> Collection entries
start
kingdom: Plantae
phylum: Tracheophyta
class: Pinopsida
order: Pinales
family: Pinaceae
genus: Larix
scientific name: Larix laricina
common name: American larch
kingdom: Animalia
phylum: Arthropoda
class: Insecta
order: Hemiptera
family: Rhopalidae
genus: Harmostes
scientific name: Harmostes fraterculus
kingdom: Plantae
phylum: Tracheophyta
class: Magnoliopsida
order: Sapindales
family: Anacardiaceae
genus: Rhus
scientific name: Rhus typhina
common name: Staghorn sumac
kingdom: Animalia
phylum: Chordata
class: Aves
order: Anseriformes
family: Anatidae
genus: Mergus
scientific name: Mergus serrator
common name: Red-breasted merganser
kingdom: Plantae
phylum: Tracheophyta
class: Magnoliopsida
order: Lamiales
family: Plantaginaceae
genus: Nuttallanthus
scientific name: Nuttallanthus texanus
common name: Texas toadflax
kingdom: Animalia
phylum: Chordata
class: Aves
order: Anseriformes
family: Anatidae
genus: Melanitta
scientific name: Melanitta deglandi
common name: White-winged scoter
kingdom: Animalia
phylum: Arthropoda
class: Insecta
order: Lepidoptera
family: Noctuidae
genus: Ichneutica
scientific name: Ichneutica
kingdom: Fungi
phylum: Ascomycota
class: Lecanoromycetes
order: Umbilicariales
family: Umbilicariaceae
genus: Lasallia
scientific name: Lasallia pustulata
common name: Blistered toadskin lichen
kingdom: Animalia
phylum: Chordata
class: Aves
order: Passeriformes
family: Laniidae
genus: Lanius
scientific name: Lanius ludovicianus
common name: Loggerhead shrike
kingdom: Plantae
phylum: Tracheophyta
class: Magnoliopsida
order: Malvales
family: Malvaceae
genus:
end
> EXERCISE GOAL
Rewrite the records starting at the beginning and ending at the line that contains "genus: Harmostes", swapping "phylum" for "division" and leaving everything else unchanged.

> THE OUTPUT
kingdom: Plantae
division: Tracheophyta
class: Pinopsida
order: Pinales
family: Pinaceae
genus: Larix
scientific name: Larix laricina
common name: American larch
kingdom: Animalia
division: Arthropoda
class: Insecta
order: Hemiptera
family: Rhopalidae
genus: Harmostes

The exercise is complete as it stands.